On a street in a typical American suburb, every house has a driveway and a two-car garage. A new suburb planned outside Hamburg, Germany, takes a different approach: It’s still possible to drive home, but you won’t be able to park in front of your house. And most people will probably choose not to drive at all.
“It’s not a car-free neighborhood, but it’s a parking-free street,” says Darius Reznek, managing partner at Karres en Brands, a Dutch design firm that is working with Danish firm Adept on the project. “So there will be no cars parked on the street. Basically, we said that we don’t want cars to define the way streets look. We want to give respect to pedestrians and to public space, and not have it kind of cluttered with parking.”

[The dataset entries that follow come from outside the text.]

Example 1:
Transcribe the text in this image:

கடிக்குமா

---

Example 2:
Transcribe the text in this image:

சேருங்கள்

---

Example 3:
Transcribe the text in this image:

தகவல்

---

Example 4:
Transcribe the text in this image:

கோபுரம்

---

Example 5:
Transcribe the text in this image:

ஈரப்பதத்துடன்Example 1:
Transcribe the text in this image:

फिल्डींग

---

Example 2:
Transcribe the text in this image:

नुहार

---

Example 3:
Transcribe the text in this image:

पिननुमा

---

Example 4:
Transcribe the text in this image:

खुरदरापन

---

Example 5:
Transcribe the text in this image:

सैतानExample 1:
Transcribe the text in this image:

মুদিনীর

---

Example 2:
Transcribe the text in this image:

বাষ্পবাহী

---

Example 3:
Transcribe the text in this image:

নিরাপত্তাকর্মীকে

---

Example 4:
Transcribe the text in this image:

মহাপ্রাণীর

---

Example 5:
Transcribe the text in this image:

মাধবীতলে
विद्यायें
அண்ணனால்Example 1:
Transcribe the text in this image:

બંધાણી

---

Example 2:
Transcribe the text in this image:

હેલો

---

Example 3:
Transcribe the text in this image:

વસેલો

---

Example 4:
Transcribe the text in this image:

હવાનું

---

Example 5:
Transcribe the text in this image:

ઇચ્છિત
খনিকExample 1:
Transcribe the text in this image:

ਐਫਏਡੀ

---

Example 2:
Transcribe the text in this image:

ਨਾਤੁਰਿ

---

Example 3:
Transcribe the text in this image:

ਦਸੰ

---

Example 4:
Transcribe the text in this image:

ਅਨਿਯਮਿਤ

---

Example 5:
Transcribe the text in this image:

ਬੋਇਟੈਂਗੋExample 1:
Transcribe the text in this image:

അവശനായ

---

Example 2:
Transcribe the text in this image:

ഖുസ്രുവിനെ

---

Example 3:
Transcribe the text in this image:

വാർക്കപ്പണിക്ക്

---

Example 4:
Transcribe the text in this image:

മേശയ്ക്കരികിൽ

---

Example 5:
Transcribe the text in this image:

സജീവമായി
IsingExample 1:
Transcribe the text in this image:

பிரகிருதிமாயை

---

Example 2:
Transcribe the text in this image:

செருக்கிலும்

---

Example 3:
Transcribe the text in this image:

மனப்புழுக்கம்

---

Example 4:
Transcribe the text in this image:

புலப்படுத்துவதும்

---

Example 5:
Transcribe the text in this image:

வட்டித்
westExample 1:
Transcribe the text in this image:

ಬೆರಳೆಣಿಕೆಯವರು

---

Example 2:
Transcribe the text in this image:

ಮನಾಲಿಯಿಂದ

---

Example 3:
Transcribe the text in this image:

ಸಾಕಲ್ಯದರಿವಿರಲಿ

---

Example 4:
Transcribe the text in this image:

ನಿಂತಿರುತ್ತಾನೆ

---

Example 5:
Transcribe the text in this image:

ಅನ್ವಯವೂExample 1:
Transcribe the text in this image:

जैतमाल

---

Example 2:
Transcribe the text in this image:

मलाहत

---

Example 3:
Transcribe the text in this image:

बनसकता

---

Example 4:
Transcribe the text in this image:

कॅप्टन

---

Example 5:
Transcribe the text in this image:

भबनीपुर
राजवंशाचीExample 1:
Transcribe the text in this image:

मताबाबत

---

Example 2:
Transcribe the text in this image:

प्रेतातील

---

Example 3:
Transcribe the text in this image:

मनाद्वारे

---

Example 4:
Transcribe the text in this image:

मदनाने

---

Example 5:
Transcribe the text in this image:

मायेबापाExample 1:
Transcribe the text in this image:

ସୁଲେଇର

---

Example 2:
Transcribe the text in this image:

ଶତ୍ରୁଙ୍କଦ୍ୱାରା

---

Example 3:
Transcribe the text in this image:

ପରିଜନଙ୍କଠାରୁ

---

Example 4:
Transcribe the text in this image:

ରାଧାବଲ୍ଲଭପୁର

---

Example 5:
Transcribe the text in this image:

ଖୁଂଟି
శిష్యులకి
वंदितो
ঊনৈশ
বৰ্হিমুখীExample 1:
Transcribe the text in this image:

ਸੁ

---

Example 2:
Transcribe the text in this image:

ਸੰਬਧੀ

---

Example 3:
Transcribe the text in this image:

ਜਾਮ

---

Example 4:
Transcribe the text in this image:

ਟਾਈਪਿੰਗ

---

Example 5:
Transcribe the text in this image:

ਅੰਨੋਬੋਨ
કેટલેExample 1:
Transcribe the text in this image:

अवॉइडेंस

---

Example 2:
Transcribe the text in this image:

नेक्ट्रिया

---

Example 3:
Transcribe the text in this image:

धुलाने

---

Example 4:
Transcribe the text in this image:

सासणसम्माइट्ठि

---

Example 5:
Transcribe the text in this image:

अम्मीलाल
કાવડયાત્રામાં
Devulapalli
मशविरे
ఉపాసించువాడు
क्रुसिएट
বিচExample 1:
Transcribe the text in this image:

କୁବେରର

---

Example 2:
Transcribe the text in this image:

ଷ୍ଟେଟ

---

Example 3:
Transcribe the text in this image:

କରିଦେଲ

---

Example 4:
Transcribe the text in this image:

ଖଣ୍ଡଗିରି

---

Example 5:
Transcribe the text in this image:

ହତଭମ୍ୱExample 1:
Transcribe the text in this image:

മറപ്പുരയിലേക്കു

The new neighborhood, which will build 7,000 homes and 5,000 office spaces on what is currently farmland, is next to a train station that takes commuters to the center of Hamburg in less than 15 minutes. Older developments nearby, built in the 1970s, are only housing. But the new neighborhood will have schools, stores, and offices that residents can walk or bike to within minutes. A green, parklike loop leads around the neighborhood. “The streets become much more recreative, and used as kind of shared living rooms [rather] than just for placing cars,” says Martin Laursen, founding partner at Adept.The development is expected to break ground in 2025, and while the first homes will be built not long after that, the whole project may not be completed before 2040. By that point, everyone living in the neighborhood might be driving an electric car. But the urban plan is about more than reducing greenhouse gas emissions; it shows how the public space on streets can be used differently. Cars are “not necessarily a bad thing,” says Reznek. “They just have determined, a little bit too much, the way our neighborhoods look in the past decades, and we wanted to change that.”